= Atsushi Wada =

Japanese animator

Atsushi Wada (和田淳, Wada Atsushi, born 1980) is a Japanese independent animator. Born in Hyōgo Prefecture, Japan, he is best known for the short film The Great Rabbit (2012), which won the Silver Bear (Jury Prize) for short films at the 62nd Berlin International Film Festival, and for directing the anime short series Ikimono-san (2023).

== Biography ==
Wada was born in 1980 in Hyōgo Prefecture. He began making animated films independently around 2002. He studied at Osaka Kyoiku University and the Japan Institute of the Moving Image, before entering the first cohort of the Animation course at the Graduate School of Film and New Media, Tokyo University of the Arts, from which he later graduated.

His 2010 graduation film, In a Pig's Eye (Wakaranai Buta), won the Excellence Award in the Animation Division at the Japan Media Arts Festival and the Best Film award at the Fantoche International Animation Film Festival. His following short, The Mechanism of Spring (Haru no Shikumi, 2010), premiered at the Venice Film Festival.

In 2012, Wada directed The Great Rabbit, a French-Japanese co-production between Sacrebleu Productions, CaRTe bLaNChe, and Wada himself. The film won the Silver Bear Jury Prize in the International Short Film competition at the 62nd Berlin International Film Festival.

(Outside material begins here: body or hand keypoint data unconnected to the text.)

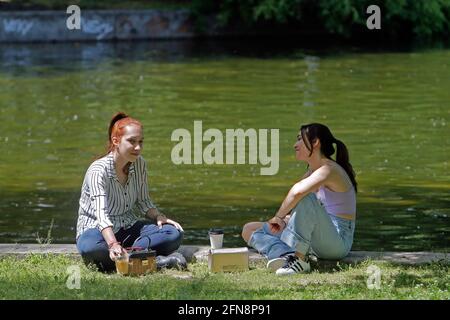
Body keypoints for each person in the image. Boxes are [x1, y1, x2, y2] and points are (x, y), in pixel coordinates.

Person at [76, 112, 186, 272]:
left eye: (141, 142)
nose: (138, 148)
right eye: (132, 141)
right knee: (92, 250)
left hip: (127, 228)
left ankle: (125, 258)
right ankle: (154, 260)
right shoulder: (97, 170)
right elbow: (101, 215)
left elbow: (143, 202)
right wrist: (113, 243)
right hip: (96, 231)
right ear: (116, 141)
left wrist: (159, 217)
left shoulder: (140, 164)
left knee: (173, 233)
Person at [242, 123, 357, 276]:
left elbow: (298, 193)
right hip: (317, 236)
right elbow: (301, 205)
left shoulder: (330, 170)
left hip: (337, 242)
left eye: (299, 139)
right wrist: (288, 219)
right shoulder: (313, 171)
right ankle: (285, 255)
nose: (295, 145)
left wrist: (279, 217)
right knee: (249, 229)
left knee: (305, 196)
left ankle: (300, 260)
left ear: (315, 142)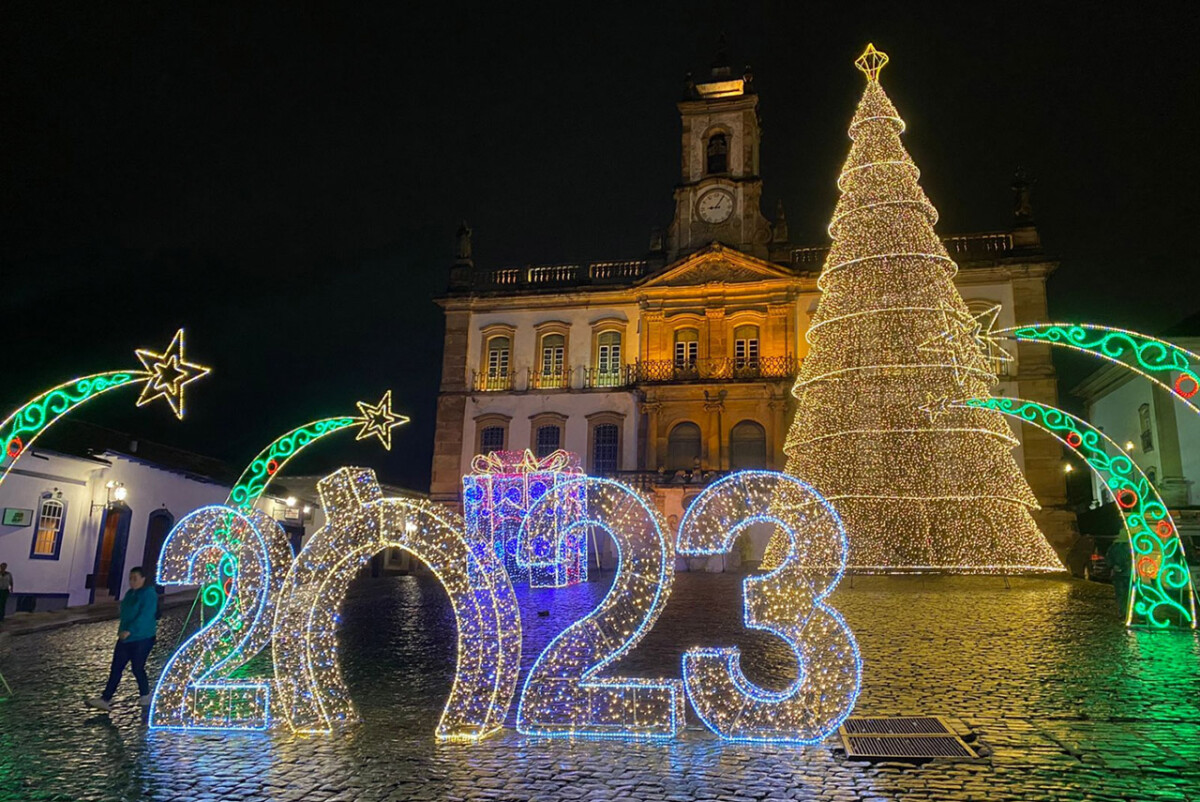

In 2017, Wada contributed the segment "Fall" to the Four Seasons Animation Concert, a project supervised by Kōji Yamamura in which four international animators each created a short film inspired by a movement of Antonio Vivaldi's The Four Seasons; the resulting film, released as Autumn, from Vivaldi's The Four Seasons, won the Japan Grand Prix at the New Chitose Airport International Animation Festival.

His 2022 short film Bird in the Peninsula, a French-Japanese co-production with Miyu Productions and New Deer, premiered at the 72nd Berlin International Film Festival, where it received a special mention from the International Short Film Jury. The film went on to win the Grand Prize for Short Animation at the 46th Ottawa International Animation Festival later that year. In 2023, Wada directed Ikimono-san, a series of 90-second anime shorts produced by New Deer and distributed by Toei Animation, which competed in the Grand Competition Short Film category at Animafest Zagreb. The series earned Wada the Newcomer Award in the Media Arts category at the 2024 Agency for Cultural Affairs' Media Arts Awards.

== Style ==
Wada's films are characterized by understated, muted pencil-line drawings, and a focus on the traditional Japanese concept of "ma" (間, pause/interval) and the quality of movement.

== Filmography ==
- Day of Nose (鼻の日, Hanabi no Hi, 2005) — Won the Grand Prize at the Norwich International Animation Festival.
- Well, That's Glasses (そういう眼鏡, Sōiu Megane, 2007) — Won the Best Young Jury Prize at the Rio de Janeiro International Short Film Festival.
- In a Pig's Eye (わからないブタ, Wakaranai Buta, 2010) — Won the Excellence Award in the Animation Division at the Japan Media Arts Festival and the Best Film award at the Fantoche International Animation Film Festival.
- The Mechanism of Spring (春のしくみ, Haru no Shikumi, 2010) — Premiered at the Venice Film Festival.
- The Great Rabbit (グレートラビット, Gurēto Rabitto, 2012) — Won the Silver Bear Jury Prize at the 62nd Berlin International Film Festival.
- Anomalies (2013)
- Autumn, from Vivaldi's The Four Seasons (秋 アントニオ・ヴィヴァルディ「四季」より, Aki: Antonio Vivaldi "Shiki" yori, 2017) — Won the Japan Grand Prix at the New Chitose Airport International Animation Festival.
- Bird in the Peninsula (2022) — Received a special mention from the International Short Film Jury at the 72nd Berlin International Film Festival and won the Grand Prize for Short Animation at the 46th Ottawa International Animation Festival.
- Ikimono-san (2023, TV/web anime short series) — Won the Newcomer Award in the Media Arts category at the 2024 Agency for Cultural Affairs' Media Arts Awards.